Here is a funny bit of satire regarding modern worship. http://babylonbee.com/news/holy-spirit-unable-move-congregation-fog-machine-breaks/


----------



## BGF (Mar 3, 2016)

Truly "horrific".


----------



## earl40 (Mar 3, 2016)

Sadly this is not totally satirical.


----------



## Bill The Baptist (Mar 3, 2016)

earl40 said:


> Sadly this is not totally satirical.



Indeed. I have actually been to churches that used fog machines.


----------



## Parakaleo (Mar 3, 2016)

I met a young man who told me he played a fiddle in some charismatic church. He said he used to get bored and start playing really fast just to watch everyone get worked up. Later, people would tell him that they really felt the Spirit moving.

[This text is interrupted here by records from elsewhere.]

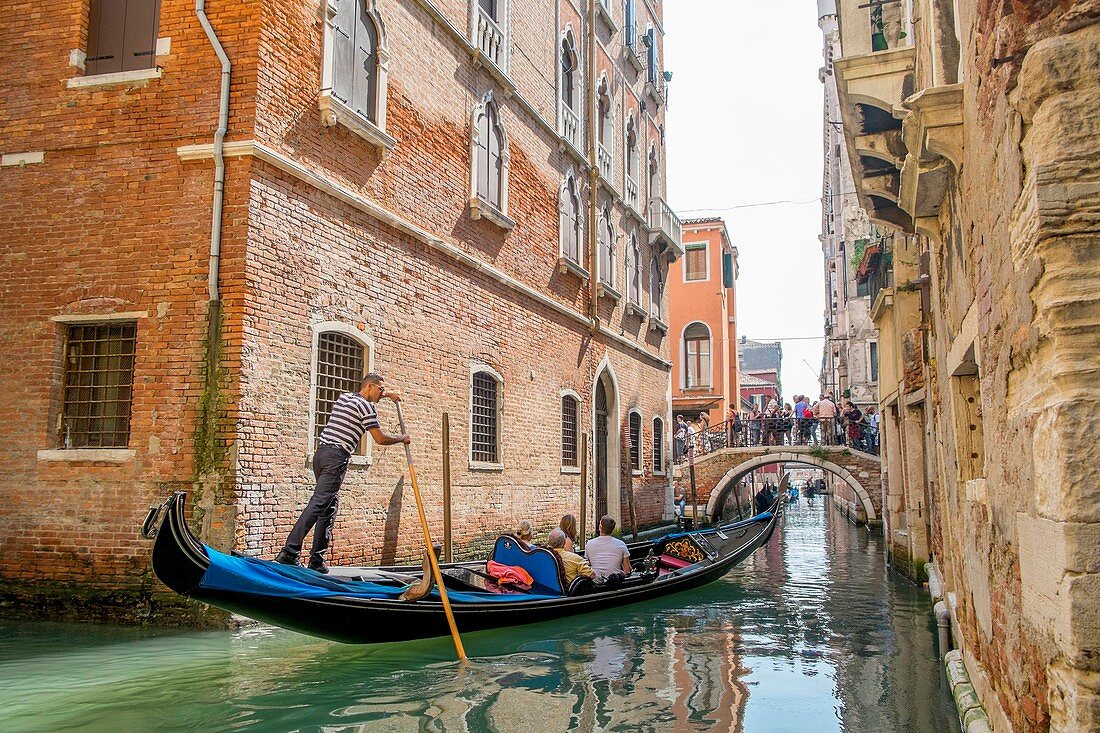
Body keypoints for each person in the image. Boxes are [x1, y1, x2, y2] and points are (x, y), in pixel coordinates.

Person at [275, 372, 409, 573]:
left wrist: (388, 394)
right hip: (336, 457)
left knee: (329, 506)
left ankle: (317, 562)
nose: (381, 394)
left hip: (321, 456)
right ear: (370, 387)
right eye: (380, 389)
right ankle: (290, 552)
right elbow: (380, 439)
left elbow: (373, 394)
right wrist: (402, 438)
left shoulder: (345, 398)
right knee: (320, 502)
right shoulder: (366, 408)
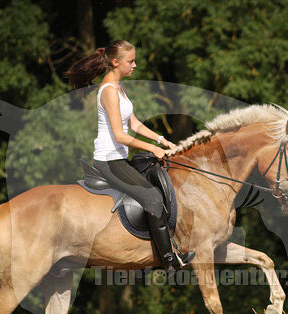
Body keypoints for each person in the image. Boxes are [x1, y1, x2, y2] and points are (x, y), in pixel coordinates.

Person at [65, 40, 194, 273]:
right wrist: (153, 149)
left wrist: (160, 140)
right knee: (153, 199)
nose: (135, 65)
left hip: (119, 159)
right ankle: (168, 262)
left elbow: (134, 123)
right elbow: (120, 135)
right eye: (130, 61)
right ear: (115, 62)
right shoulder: (109, 92)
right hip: (109, 162)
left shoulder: (120, 87)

> “To what then shall I compare the people of this generation, and what are they like? They are like children sitting in the marketplace and calling to one another, ‘We played the flute for you, and you did not dance; we sang a dirge, and you did not weep.’" Luke 7:31-32


----------



## Bill The Baptist (Mar 3, 2016)

Parakaleo said:


> I met a young man who told me he played a fiddle in some charismatic church. He said he used to get bored and start playing really fast just to watch everyone get worked up. Later, people would tell him that they really felt the Spirit moving.
> 
> 
> 
> > “To what then shall I compare the people of this generation, and what are they like? They are like children sitting in the marketplace and calling to one another, ‘We played the flute for you, and you did not dance; we sang a dirge, and you did not weep.’" Luke 7:31-32



My question for people like this is, how come the Holy Spirit only moves during the songs you like?


----------



## StephenG (Mar 3, 2016)

Revivalism is quite sad. Young people like myself are being sucked into this movement and being convinced that if they don't feel a certain way, then the Spirit must not be "moving." It's creating false converts and gnawing at the assurance of people who are saved.


----------



## lynnie (Mar 3, 2016)

My son told me about three young people he knows who left their church to attend one with a fog machine.They are all musical and into the singing part of worship, and thought this was a better church. Can't even get my brain around it.


----------



## johnny (Mar 3, 2016)

Wouldn't this kind or worship come under the mantle of strange fire.
Where there's smoke, there's dry ice.


----------